##### DATA FOR THE TASK #####

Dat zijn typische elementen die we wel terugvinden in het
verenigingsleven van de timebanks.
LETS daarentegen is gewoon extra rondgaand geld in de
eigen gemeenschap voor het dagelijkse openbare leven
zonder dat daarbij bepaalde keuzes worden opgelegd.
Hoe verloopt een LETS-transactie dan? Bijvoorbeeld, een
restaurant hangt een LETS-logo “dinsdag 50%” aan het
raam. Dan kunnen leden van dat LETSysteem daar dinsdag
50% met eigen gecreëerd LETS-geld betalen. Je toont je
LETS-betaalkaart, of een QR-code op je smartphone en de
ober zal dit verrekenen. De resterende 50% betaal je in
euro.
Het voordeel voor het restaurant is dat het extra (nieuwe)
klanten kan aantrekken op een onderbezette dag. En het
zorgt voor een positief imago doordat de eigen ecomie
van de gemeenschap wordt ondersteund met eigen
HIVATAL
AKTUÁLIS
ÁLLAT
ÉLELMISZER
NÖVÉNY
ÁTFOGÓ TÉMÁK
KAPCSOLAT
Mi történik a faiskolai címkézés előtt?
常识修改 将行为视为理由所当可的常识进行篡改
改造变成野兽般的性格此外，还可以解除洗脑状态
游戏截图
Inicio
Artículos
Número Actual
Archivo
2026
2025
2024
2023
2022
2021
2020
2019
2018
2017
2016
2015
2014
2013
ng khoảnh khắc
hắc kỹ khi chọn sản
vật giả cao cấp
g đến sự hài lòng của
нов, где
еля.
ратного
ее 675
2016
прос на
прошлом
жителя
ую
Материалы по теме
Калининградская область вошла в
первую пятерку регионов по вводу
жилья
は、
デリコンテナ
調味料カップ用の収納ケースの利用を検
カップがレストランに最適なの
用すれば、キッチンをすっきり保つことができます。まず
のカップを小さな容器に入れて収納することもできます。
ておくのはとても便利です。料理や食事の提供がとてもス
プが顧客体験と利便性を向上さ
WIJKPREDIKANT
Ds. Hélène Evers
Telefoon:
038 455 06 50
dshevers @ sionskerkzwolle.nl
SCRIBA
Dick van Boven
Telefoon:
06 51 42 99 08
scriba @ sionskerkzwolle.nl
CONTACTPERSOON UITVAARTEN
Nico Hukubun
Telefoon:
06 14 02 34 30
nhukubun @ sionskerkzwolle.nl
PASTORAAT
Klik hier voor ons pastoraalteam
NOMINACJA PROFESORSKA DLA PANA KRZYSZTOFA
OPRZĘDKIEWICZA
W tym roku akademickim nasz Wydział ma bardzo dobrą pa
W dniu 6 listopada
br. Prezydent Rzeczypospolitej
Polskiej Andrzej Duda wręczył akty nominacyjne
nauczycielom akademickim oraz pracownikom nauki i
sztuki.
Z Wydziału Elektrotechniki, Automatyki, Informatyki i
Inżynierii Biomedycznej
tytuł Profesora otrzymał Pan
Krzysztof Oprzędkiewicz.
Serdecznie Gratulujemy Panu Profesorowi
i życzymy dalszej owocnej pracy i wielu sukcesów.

#####

§ EXERCISE PROMPT:
There is one span to return: the line holding "CONTACTPERSOON UITVAARTEN" and every line after it through the end of the listing above; please give it exactly and add nothing.

§ SOLVED EXERCISE:
CONTACTPERSOON UITVAARTEN
Nico Hukubun
Telefoon:
06 14 02 34 30
nhukubun @ sionskerkzwolle.nl
PASTORAAT
Klik hier voor ons pastoraalteam
NOMINACJA PROFESORSKA DLA PANA KRZYSZTOFA
OPRZĘDKIEWICZA
W tym roku akademickim nasz Wydział ma bardzo dobrą pa
W dniu 6 listopada
br. Prezydent Rzeczypospolitej
Polskiej Andrzej Duda wręczył akty nominacyjne
nauczycielom akademickim oraz pracownikom nauki i
sztuki.
Z Wydziału Elektrotechniki, Automatyki, Informatyki i
Inżynierii Biomedycznej
tytuł Profesora otrzymał Pan
Krzysztof Oprzędkiewicz.
Serdecznie Gratulujemy Panu Profesorowi
i życzymy dalszej owocnej pracy i wielu sukcesów.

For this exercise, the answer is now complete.